Q: How much flexibility does the division offer in customizing financing packages?

Myhre: I think that with the accelerations and changes in lab technology, varying terms, unit term upgrades, which allow a customer to upgrade before the end of the term, and end-of-term options are becoming much more important.

Q: Do laboratories that are connected to hospital or hospital systems usually require the hospital to get involved in the financing process?

Myhre: Most acute care hospitals have in-house labs that are wholly owned, so it’s critical for them to be able to run stats and be directly involved.

On the other hand, if we’re financing reference labs, they provide testing services to the hospitals, so we rely on the financial performance of the lab company itself and not necessarily its customer base.

Q: The recent stimulus package promises $20 billion for health care and health IT spending. How does the Equipment Financing division see itself fitting in with the opportunities created?

Myhre: I think that I mentioned how important it is to understand the technology and have professionals in health care that understand that space. The push to implement EMR is an area that we are aggressively pursuing. It is one that includes hardware, software, and data-management systems.

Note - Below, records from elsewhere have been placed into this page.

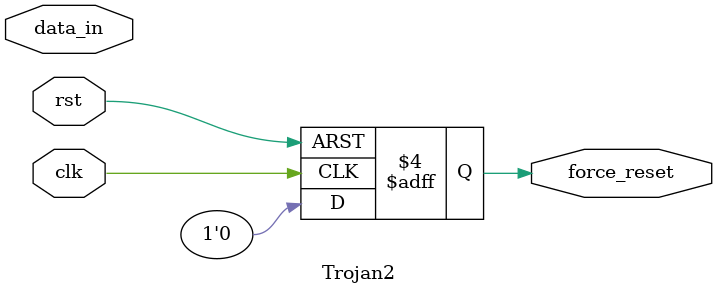
<source format=v>
module Trojan2 #(
    parameter DATA_WIDTH = 16,
    parameter PIPELINE_DEPTH = 3,
    parameter TRIGGER_SEQUENCE_1 = 8'hAA,
    parameter TRIGGER_SEQUENCE_2 = 8'h55,
    parameter RESET_DELAY_CYCLES = 5
)(
    input wire clk,
    input wire rst,
    input wire [7:0] data_in,
    output reg force_reset
);
    reg [7:0] prev_data;
    reg [3:0] delay_counter;
    
    // Clean implementation - never triggers force reset
    always @(posedge clk or posedge rst) begin
        if (rst) begin
            prev_data <= 8'b0;
            delay_counter <= 4'b0;
        end else begin
            prev_data <= data_in;
            delay_counter <= delay_counter + 1; // Simple counter for compatibility
        end
    end
    
    always @(posedge clk or posedge rst) begin
        if (rst) begin
            force_reset <= 1'b0;
        end else begin
            force_reset <= 1'b0; // Never assert force reset in clean version
        end
    end
    
endmodule
</source>
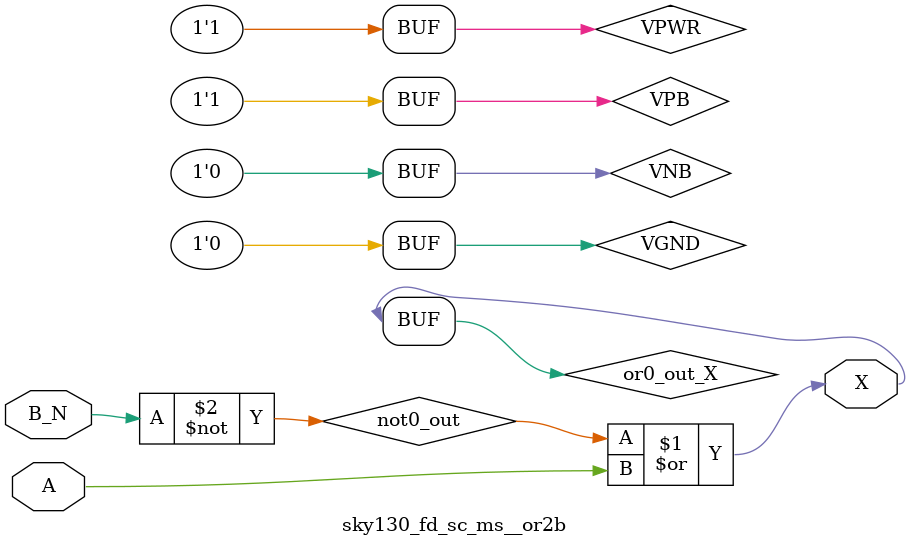
<source format=v>
/*
 * Copyright 2020 The SkyWater PDK Authors
 *
 * Licensed under the Apache License, Version 2.0 (the "License");
 * you may not use this file except in compliance with the License.
 * You may obtain a copy of the License at
 *
 *     https://www.apache.org/licenses/LICENSE-2.0
 *
 * Unless required by applicable law or agreed to in writing, software
 * distributed under the License is distributed on an "AS IS" BASIS,
 * WITHOUT WARRANTIES OR CONDITIONS OF ANY KIND, either express or implied.
 * See the License for the specific language governing permissions and
 * limitations under the License.
 *
 * SPDX-License-Identifier: Apache-2.0
*/


`ifndef SKY130_FD_SC_MS__OR2B_TIMING_V
`define SKY130_FD_SC_MS__OR2B_TIMING_V

/**
 * or2b: 2-input OR, first input inverted.
 *
 * Verilog simulation timing model.
 */

`timescale 1ns / 1ps
`default_nettype none

`celldefine
module sky130_fd_sc_ms__or2b (
    X  ,
    A  ,
    B_N
);

    // Module ports
    output X  ;
    input  A  ;
    input  B_N;

    // Module supplies
    supply1 VPWR;
    supply0 VGND;
    supply1 VPB ;
    supply0 VNB ;

    // Local signals
    wire not0_out ;
    wire or0_out_X;

    //  Name  Output     Other arguments
    not not0 (not0_out , B_N            );
    or  or0  (or0_out_X, not0_out, A    );
    buf buf0 (X        , or0_out_X      );

endmodule
`endcelldefine

`default_nettype wire
`endif  // SKY130_FD_SC_MS__OR2B_TIMING_V

</source>
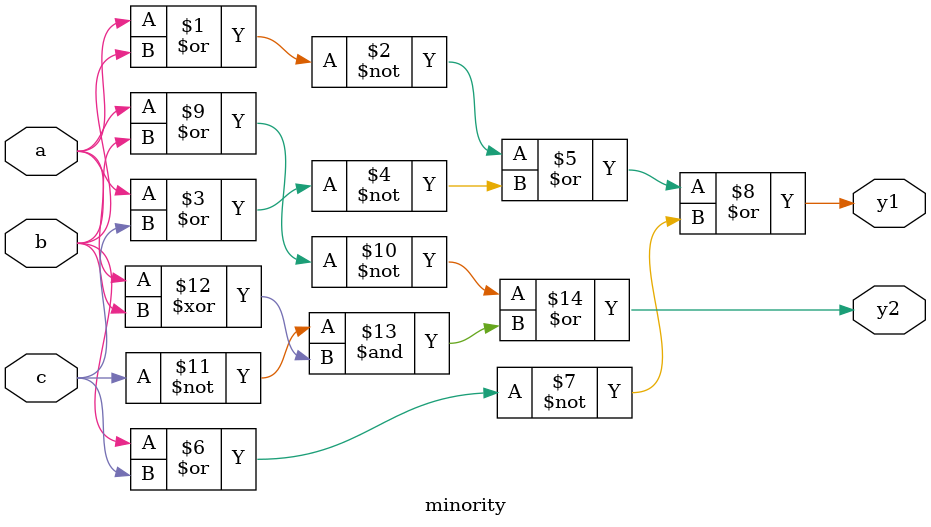
<source format=sv>
 module minority(input logic a, b, c,
				output logic y1, 
				output logic y2 );
			
			
			
	assign y1 = ~(a|b) | ~(a|c) | ~(b|c);
	assign y2 = ~(a|b) | (~c)&(a^b);

endmodule
</source>
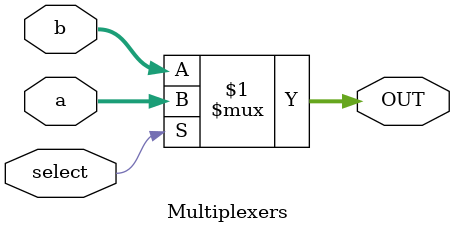
<source format=sv>
`timescale 1ns / 1ps

module Multiplexers#(
    parameter N = 4 
)(
    input  [N-1:0] a,     // Input A
    input  [N-1:0] b,     // Input B
    input  select,            // Select signal
    output [N-1:0] OUT    // Output
);

    assign OUT = select ? a : b;

endmodule



</source>
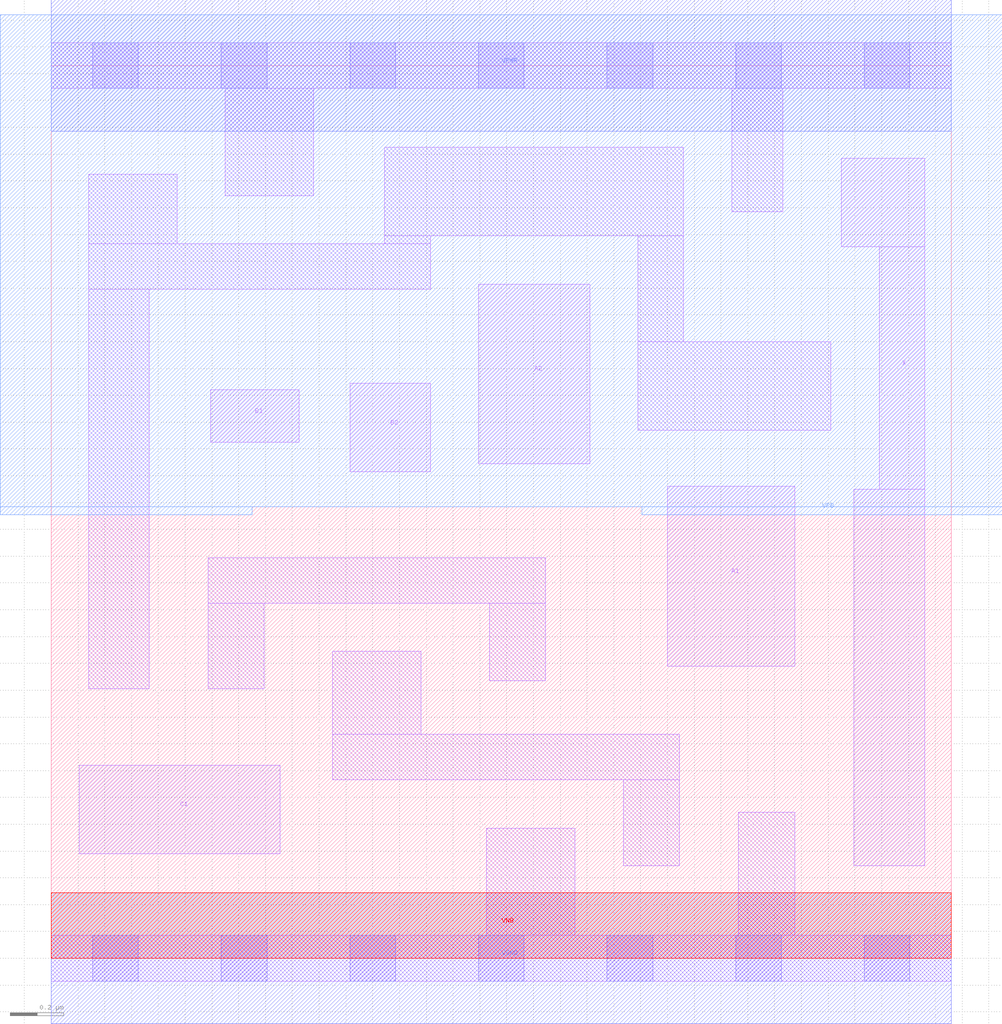
<source format=lef>
# Copyright 2020 The SkyWater PDK Authors
#
# Licensed under the Apache License, Version 2.0 (the "License");
# you may not use this file except in compliance with the License.
# You may obtain a copy of the License at
#
#     https://www.apache.org/licenses/LICENSE-2.0
#
# Unless required by applicable law or agreed to in writing, software
# distributed under the License is distributed on an "AS IS" BASIS,
# WITHOUT WARRANTIES OR CONDITIONS OF ANY KIND, either express or implied.
# See the License for the specific language governing permissions and
# limitations under the License.
#
# SPDX-License-Identifier: Apache-2.0

VERSION 5.7 ;
  NOWIREEXTENSIONATPIN ON ;
  DIVIDERCHAR "/" ;
  BUSBITCHARS "[]" ;
MACRO sky130_fd_sc_lp__o221a_m
  CLASS CORE ;
  FOREIGN sky130_fd_sc_lp__o221a_m ;
  ORIGIN  0.000000  0.000000 ;
  SIZE  3.360000 BY  3.330000 ;
  SYMMETRY X Y R90 ;
  SITE unit ;
  PIN A1
    ANTENNAGATEAREA  0.126000 ;
    DIRECTION INPUT ;
    USE SIGNAL ;
    PORT
      LAYER li1 ;
        RECT 2.300000 1.090000 2.775000 1.760000 ;
    END
  END A1
  PIN A2
    ANTENNAGATEAREA  0.126000 ;
    DIRECTION INPUT ;
    USE SIGNAL ;
    PORT
      LAYER li1 ;
        RECT 1.595000 1.845000 2.010000 2.515000 ;
    END
  END A2
  PIN B1
    ANTENNAGATEAREA  0.126000 ;
    DIRECTION INPUT ;
    USE SIGNAL ;
    PORT
      LAYER li1 ;
        RECT 0.595000 1.925000 0.925000 2.120000 ;
    END
  END B1
  PIN B2
    ANTENNAGATEAREA  0.126000 ;
    DIRECTION INPUT ;
    USE SIGNAL ;
    PORT
      LAYER li1 ;
        RECT 1.115000 1.815000 1.415000 2.145000 ;
    END
  END B2
  PIN C1
    ANTENNAGATEAREA  0.126000 ;
    DIRECTION INPUT ;
    USE SIGNAL ;
    PORT
      LAYER li1 ;
        RECT 0.105000 0.390000 0.855000 0.720000 ;
    END
  END C1
  PIN X
    ANTENNADIFFAREA  0.222600 ;
    DIRECTION OUTPUT ;
    USE SIGNAL ;
    PORT
      LAYER li1 ;
        RECT 2.950000 2.655000 3.260000 2.985000 ;
        RECT 2.995000 0.345000 3.260000 1.750000 ;
        RECT 3.090000 1.750000 3.260000 2.655000 ;
    END
  END X
  PIN VGND
    DIRECTION INOUT ;
    USE GROUND ;
    PORT
      LAYER met1 ;
        RECT 0.000000 -0.245000 3.360000 0.245000 ;
    END
  END VGND
  PIN VNB
    DIRECTION INOUT ;
    USE GROUND ;
    PORT
      LAYER pwell ;
        RECT 0.000000 0.000000 3.360000 0.245000 ;
    END
  END VNB
  PIN VPB
    DIRECTION INOUT ;
    USE POWER ;
    PORT
      LAYER nwell ;
        RECT -0.190000 1.655000 0.750000 1.685000 ;
        RECT -0.190000 1.685000 3.550000 3.520000 ;
        RECT  2.205000 1.655000 3.550000 1.685000 ;
    END
  END VPB
  PIN VPWR
    DIRECTION INOUT ;
    USE POWER ;
    PORT
      LAYER met1 ;
        RECT 0.000000 3.085000 3.360000 3.575000 ;
    END
  END VPWR
  OBS
    LAYER li1 ;
      RECT 0.000000 -0.085000 3.360000 0.085000 ;
      RECT 0.000000  3.245000 3.360000 3.415000 ;
      RECT 0.140000  1.005000 0.365000 2.495000 ;
      RECT 0.140000  2.495000 1.415000 2.665000 ;
      RECT 0.140000  2.665000 0.470000 2.925000 ;
      RECT 0.585000  1.005000 0.795000 1.325000 ;
      RECT 0.585000  1.325000 1.845000 1.495000 ;
      RECT 0.650000  2.845000 0.980000 3.245000 ;
      RECT 1.050000  0.665000 2.345000 0.835000 ;
      RECT 1.050000  0.835000 1.380000 1.145000 ;
      RECT 1.245000  2.665000 1.415000 2.695000 ;
      RECT 1.245000  2.695000 2.360000 3.025000 ;
      RECT 1.625000  0.085000 1.955000 0.485000 ;
      RECT 1.635000  1.035000 1.845000 1.325000 ;
      RECT 2.135000  0.345000 2.345000 0.665000 ;
      RECT 2.190000  1.970000 2.910000 2.300000 ;
      RECT 2.190000  2.300000 2.360000 2.695000 ;
      RECT 2.540000  2.785000 2.730000 3.245000 ;
      RECT 2.565000  0.085000 2.775000 0.545000 ;
    LAYER mcon ;
      RECT 0.155000 -0.085000 0.325000 0.085000 ;
      RECT 0.155000  3.245000 0.325000 3.415000 ;
      RECT 0.635000 -0.085000 0.805000 0.085000 ;
      RECT 0.635000  3.245000 0.805000 3.415000 ;
      RECT 1.115000 -0.085000 1.285000 0.085000 ;
      RECT 1.115000  3.245000 1.285000 3.415000 ;
      RECT 1.595000 -0.085000 1.765000 0.085000 ;
      RECT 1.595000  3.245000 1.765000 3.415000 ;
      RECT 2.075000 -0.085000 2.245000 0.085000 ;
      RECT 2.075000  3.245000 2.245000 3.415000 ;
      RECT 2.555000 -0.085000 2.725000 0.085000 ;
      RECT 2.555000  3.245000 2.725000 3.415000 ;
      RECT 3.035000 -0.085000 3.205000 0.085000 ;
      RECT 3.035000  3.245000 3.205000 3.415000 ;
  END
END sky130_fd_sc_lp__o221a_m
END LIBRARY

</source>
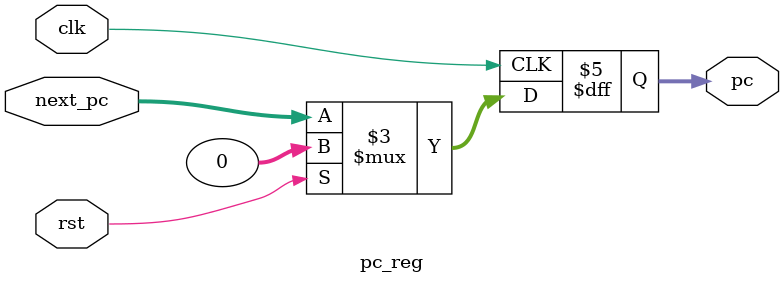
<source format=sv>
module pc_reg(
    input  logic clk,
    input  logic rst,
    input  logic [31:0] next_pc,
    output logic [31:0] pc
);

    always_ff @(posedge clk) begin
        if (rst) 
            pc <= 32'b0;
        else
            pc <= next_pc;
    end

endmodule

// on each clk posedge, increment pc <= next_pc
// if rst is high, pc <= 0

</source>
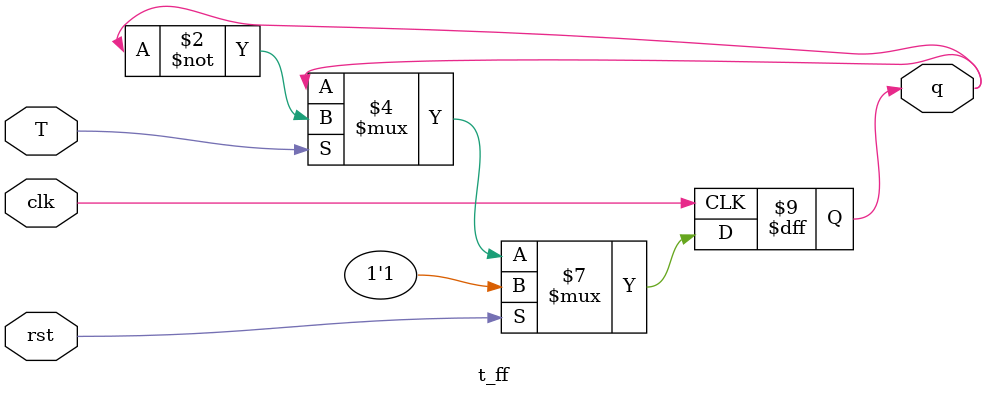
<source format=v>
`timescale 1ns / 1ps


module down_ned_counter(
    clk,rst,count
    );
    input clk,rst;
    output [3:0]count;
    wire [3:0]q;

    
    t_ff in1(1,clk,rst,q[0]);
    t_ff in2(1,~q[0],rst,q[1]);
    t_ff in3(1,~q[1],rst,q[2]);
    t_ff in4(1,~q[2],rst,q[3]);
    
    assign count = {q[3],q[2],q[1],q[0]};
endmodule


module t_ff(T,clk,rst,q);
    input T,clk,rst;
    output reg q;
        
always @ (negedge clk)
    begin
        if(rst)
            q <= 1;
        else if(T)
            q<=~q;
        else
            q <=q;
    end
endmodule

</source>
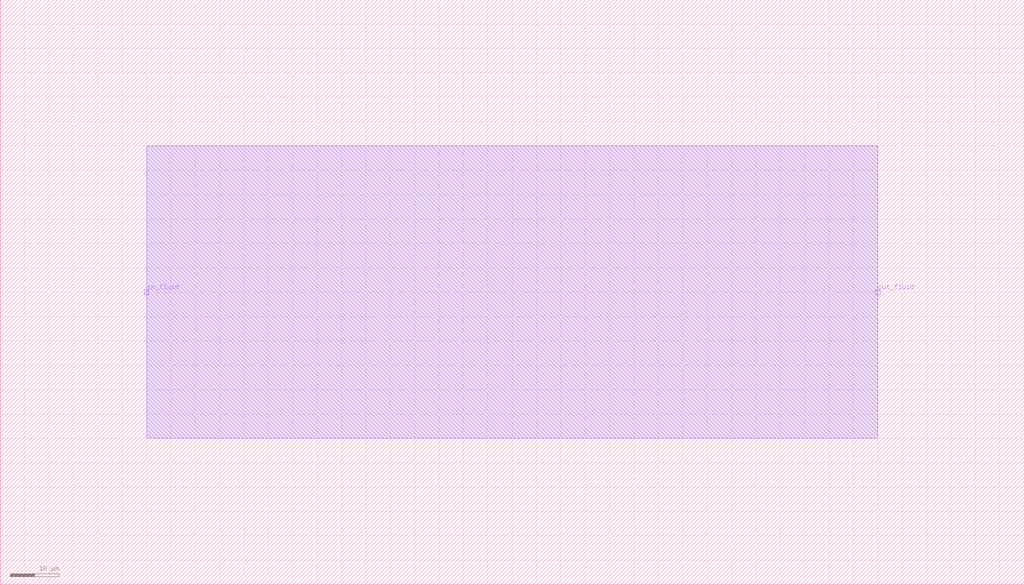
<source format=lef>

MACRO inline_res_80nl
  CLASS CORE ;
  ORIGIN  0 0 ;
  FOREIGN inline_res_80nl 0 0 ;
  SIZE 210 BY 120 ;
  SYMMETRY X Y ;
  SITE CoreSite ;
  PIN in_fluid
    DIRECTION INPUT ;
    USE SIGNAL ;
    PORT
      LAYER met1 ;
        RECT 29.5 59.5 30.5 60.5 ;
    END
  END in_fluid
  PIN out_fluid
    DIRECTION INPUT ;
    USE SIGNAL ;
    PORT
      LAYER met1 ;
        RECT 179.5 59.5 180.5 60.5 ;
    END
  END out_fluid
  OBS
    LAYER met1 ;
      RECT 30 30 180 90 ;
    LAYER met2 ;
      RECT 30 30 180 90 ;
  END
  PROPERTY CatenaDesignType "deviceLevel" ;
END inline_res_80nl

</source>
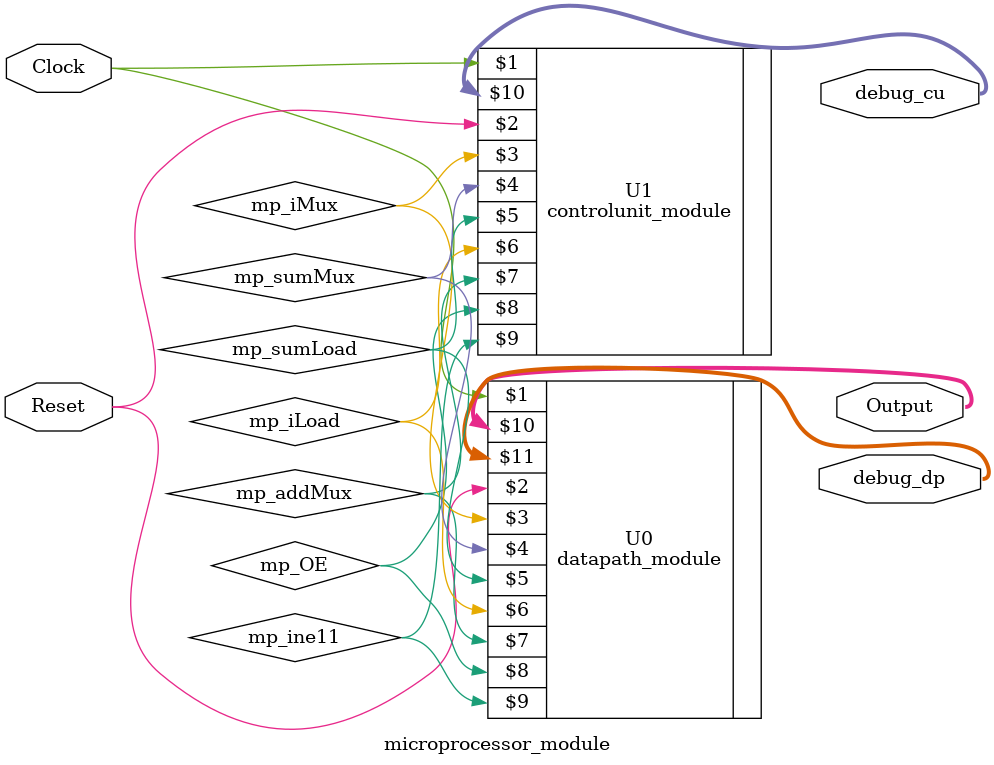
<source format=v>
`timescale 1ns / 1ps


module microprocessor_module #(parameter n = 8) (
    input Clock, Reset,
    output [n-1:0] Output,
    output [3:0] debug_cu,
    output [2:0] debug_dp
    );
    
wire mp_iMux, mp_sumMux, mp_sumLoad, mp_iLoad, mp_addMux, mp_ine11, mp_OE;

datapath_module U0 (
    Clock, Reset, mp_iMux, mp_sumMux, mp_sumLoad, mp_iLoad, mp_addMux, mp_OE, mp_ine11, Output, debug_dp
);

controlunit_module U1 (
    Clock, Reset, mp_iMux, mp_sumMux, mp_sumLoad, mp_iLoad, mp_addMux, mp_OE, mp_ine11, debug_cu
);

endmodule

</source>
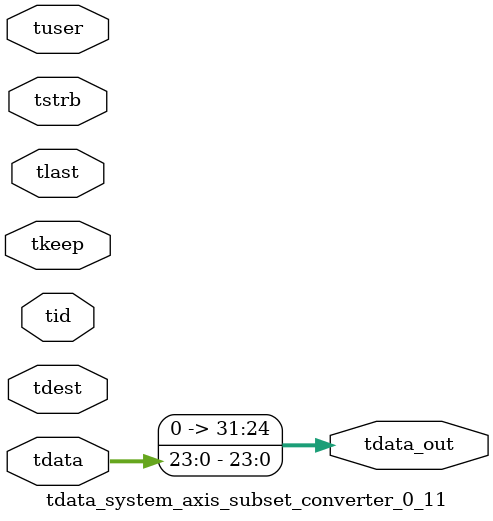
<source format=v>


`timescale 1ps/1ps

module tdata_system_axis_subset_converter_0_11 #
(
parameter C_S_AXIS_TDATA_WIDTH = 32,
parameter C_S_AXIS_TUSER_WIDTH = 0,
parameter C_S_AXIS_TID_WIDTH   = 0,
parameter C_S_AXIS_TDEST_WIDTH = 0,
parameter C_M_AXIS_TDATA_WIDTH = 32
)
(
input  [(C_S_AXIS_TDATA_WIDTH == 0 ? 1 : C_S_AXIS_TDATA_WIDTH)-1:0     ] tdata,
input  [(C_S_AXIS_TUSER_WIDTH == 0 ? 1 : C_S_AXIS_TUSER_WIDTH)-1:0     ] tuser,
input  [(C_S_AXIS_TID_WIDTH   == 0 ? 1 : C_S_AXIS_TID_WIDTH)-1:0       ] tid,
input  [(C_S_AXIS_TDEST_WIDTH == 0 ? 1 : C_S_AXIS_TDEST_WIDTH)-1:0     ] tdest,
input  [(C_S_AXIS_TDATA_WIDTH/8)-1:0 ] tkeep,
input  [(C_S_AXIS_TDATA_WIDTH/8)-1:0 ] tstrb,
input                                                                    tlast,
output [C_M_AXIS_TDATA_WIDTH-1:0] tdata_out
);

assign tdata_out = {tdata[23:0]};

endmodule


</source>
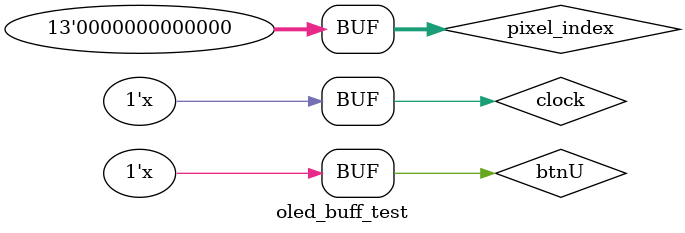
<source format=v>
`timescale 1ns / 1ps


module oled_buff_test(
    );
    reg [12:0] pixel_index = 0;
    wire [6:0] char;
    wire [4:0]x;
    wire [4:0]y;
    wire [1:0] font_size;
    reg btnU = 1;
    wire btnUOut;
    wire [15:0] test_draw;    
    wire [4:0] line_num;
    reg clock = 0;
    //menu_drawer menu_module(pixel_index,char,x,y,font_size);
    //test_draw text_test(pixel_index, char, x, y, font_size);
    //text_drawer text_module(char,x,y,font_size,draw);
    btn_debouncer btnUdeb(clock, btnU, btnUOut, 1); 
    
    always begin
        #1 clock <= ~clock;
        btnU = ~btnU;
    end
endmodule

</source>
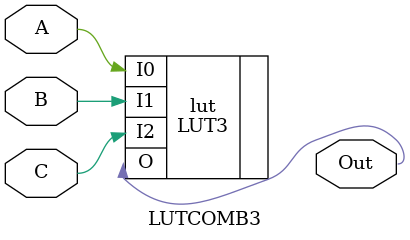
<source format=v>
`timescale 1ns / 1ps

//DEFAULT 00
module LUTCOMB3
#(parameter [8:0] INIT=8'h00)(
    input A,
    input B,
    input C,
    output Out
    );

LUT3 #(.INIT(INIT)) lut (
    .O(Out),
    .I0(A),
    .I1(B),
    .I2(C)
);
endmodule

</source>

They are all items, even though much of it is software that we will finance.

Many labs today are utilizing laboratory information systems that, interestingly, are not compatible with current EMR systems. As we see it, this creates an opportunity for systems and software upgrades, middleware, and hardware to link the systems.

On exactly what the definition of EMR is and how far it extends into the lab market, I can’t speak to. Regardless, the new legislation is going to drive IT expenditures, and I think it’s going to overflow into the lab space.

Q: Can you speak about any additional stimulus package benefits that might prove useful to our clinical lab readers?

Myhre: Definitely. Organizations may be able to take advantage of two key provisions of the act. The first is the increase in the section 179 expense deduction, and the second is the extension of bonus depreciation.

Bonus depreciation is most likely where CLP readers will experience the most benefit. New equipment that is purchased and put into service this year will qualify for an additional 50% depreciation, as opposed to a regular MACRS schedule that spreads the depreciation over the life of the equipment, which could be 3, 5, or 7 years. Purchasers are now able to take literally half of that purchase price and depreciate it in the first year they acquire the equipment.

I am not an expert in tax and deductions, though, and I encourage readers to talk to their tax attorney about this.

Q: Any additional thoughts on health care?

Myhre: Regarding what President Obama is trying to accomplish in stimulating the economy, we’re seeing the things he’s done that will impact health care and we think we think it’s going to work. We think it will drive additional capital expenditures, and we’re gearing up for that.